The article was on the Medicinenet online

3. Smartphone apps could replace appointments for diabetes patients
I know I like my gadgets so I think there is some merit in this but nothing can replace your consultation with your DSN or consultant.

The Department of Health is aiming to prescribe health apps for patients who take daily health readings, such as people with diabetes and high blood pressure. Readings entered into an app (smartphone application) could help patients and healthcare professionals to keep a detailed set of health records.

Figures which could be collected include blood sugar level and blood pressure readings. The NHS has collected feedback from its patients on their favourite health apps, providing a list of over 500 different applications.
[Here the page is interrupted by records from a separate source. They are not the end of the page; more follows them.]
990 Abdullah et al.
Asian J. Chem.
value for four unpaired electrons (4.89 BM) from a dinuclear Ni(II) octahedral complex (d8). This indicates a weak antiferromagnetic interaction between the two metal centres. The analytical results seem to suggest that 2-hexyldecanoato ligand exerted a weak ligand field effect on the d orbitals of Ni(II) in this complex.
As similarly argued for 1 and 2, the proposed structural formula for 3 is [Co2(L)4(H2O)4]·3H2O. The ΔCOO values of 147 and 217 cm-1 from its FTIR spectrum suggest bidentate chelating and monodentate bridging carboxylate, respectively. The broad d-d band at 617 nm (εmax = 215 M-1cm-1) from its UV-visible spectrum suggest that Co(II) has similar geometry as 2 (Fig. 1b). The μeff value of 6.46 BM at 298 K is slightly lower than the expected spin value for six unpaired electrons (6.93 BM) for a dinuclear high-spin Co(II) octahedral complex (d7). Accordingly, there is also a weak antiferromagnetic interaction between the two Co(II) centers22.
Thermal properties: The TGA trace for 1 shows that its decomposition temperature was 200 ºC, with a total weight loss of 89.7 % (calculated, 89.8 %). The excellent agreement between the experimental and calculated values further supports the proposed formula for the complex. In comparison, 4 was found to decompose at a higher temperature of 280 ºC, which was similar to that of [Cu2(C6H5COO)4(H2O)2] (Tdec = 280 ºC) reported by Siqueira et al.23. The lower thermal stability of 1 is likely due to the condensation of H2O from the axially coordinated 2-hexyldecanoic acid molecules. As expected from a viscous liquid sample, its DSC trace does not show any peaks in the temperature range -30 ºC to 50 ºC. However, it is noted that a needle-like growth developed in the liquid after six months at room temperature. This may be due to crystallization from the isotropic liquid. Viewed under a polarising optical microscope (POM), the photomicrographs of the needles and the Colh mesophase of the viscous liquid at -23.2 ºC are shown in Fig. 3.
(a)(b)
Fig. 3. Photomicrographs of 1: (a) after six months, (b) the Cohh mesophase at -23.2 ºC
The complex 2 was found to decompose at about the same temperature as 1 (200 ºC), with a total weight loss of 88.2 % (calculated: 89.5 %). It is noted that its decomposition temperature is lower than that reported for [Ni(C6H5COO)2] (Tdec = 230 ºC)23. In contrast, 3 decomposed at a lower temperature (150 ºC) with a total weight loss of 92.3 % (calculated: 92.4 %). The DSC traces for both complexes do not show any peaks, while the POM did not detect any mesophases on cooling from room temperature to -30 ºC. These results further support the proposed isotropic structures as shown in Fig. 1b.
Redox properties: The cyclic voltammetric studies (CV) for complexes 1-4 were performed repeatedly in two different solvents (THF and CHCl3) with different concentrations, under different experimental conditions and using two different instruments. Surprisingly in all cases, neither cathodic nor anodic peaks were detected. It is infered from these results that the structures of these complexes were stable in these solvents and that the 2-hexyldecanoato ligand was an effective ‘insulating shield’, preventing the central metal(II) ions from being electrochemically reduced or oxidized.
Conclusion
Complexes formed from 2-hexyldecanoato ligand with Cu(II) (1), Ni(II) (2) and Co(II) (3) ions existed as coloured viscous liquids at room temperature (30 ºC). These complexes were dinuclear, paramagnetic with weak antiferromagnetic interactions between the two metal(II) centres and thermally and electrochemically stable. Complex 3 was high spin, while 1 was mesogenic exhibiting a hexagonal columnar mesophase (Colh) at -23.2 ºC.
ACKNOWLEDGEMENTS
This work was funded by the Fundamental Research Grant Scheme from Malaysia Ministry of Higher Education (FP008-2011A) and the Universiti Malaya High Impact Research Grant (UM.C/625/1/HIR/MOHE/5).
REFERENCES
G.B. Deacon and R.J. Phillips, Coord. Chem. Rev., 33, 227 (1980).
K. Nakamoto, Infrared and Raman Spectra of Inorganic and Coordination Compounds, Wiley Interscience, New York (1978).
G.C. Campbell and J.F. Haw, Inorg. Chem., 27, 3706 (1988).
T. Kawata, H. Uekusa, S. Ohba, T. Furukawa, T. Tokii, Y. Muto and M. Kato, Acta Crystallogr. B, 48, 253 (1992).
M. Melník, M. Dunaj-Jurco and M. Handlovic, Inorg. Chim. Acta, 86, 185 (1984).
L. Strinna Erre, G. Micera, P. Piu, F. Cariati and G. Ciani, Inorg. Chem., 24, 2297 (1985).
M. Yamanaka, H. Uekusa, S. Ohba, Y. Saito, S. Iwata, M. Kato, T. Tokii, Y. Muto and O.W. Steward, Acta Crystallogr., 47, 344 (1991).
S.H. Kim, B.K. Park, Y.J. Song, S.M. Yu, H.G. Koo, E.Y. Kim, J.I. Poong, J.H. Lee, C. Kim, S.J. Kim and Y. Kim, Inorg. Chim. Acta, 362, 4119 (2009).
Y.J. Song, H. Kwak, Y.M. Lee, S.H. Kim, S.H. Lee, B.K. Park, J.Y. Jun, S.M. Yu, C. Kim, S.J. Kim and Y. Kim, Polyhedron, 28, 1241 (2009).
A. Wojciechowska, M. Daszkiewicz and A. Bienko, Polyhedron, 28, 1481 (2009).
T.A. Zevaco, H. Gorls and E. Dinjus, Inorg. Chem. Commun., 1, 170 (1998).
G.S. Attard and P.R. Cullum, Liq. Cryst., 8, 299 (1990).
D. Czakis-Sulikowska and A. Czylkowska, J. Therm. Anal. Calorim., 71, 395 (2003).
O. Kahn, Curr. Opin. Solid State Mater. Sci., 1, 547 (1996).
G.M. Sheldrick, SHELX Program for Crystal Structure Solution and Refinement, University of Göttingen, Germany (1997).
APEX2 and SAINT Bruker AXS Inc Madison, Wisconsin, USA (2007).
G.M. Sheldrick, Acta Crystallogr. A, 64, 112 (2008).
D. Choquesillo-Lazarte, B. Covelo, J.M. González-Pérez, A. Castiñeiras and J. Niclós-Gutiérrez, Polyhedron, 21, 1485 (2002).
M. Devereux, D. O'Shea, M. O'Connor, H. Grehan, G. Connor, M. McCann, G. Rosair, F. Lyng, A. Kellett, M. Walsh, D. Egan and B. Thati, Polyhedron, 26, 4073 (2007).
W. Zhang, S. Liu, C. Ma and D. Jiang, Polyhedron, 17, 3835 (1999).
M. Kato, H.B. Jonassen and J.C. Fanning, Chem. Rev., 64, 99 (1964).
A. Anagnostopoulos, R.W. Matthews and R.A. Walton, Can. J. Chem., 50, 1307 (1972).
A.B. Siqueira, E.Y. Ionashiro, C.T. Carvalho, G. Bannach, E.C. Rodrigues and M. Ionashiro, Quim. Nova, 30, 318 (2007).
Health Secretary, Andrew Lansley stated: “Innovation and technology can revolutionise the health service, and we are looking at how the NHS can use these apps for the benefit of patients, including how GPs could offer them for free.”

One of the key questions is over how the NHS will be able to monitor large quantities of data and get meaningful results. The government is due to provide more information on its plans for health data collection and usage within its Information Strategy to be unveiled in the Spring. Health apps have already showed promise. The NHS Direct app has already recorded over 1 million downloads.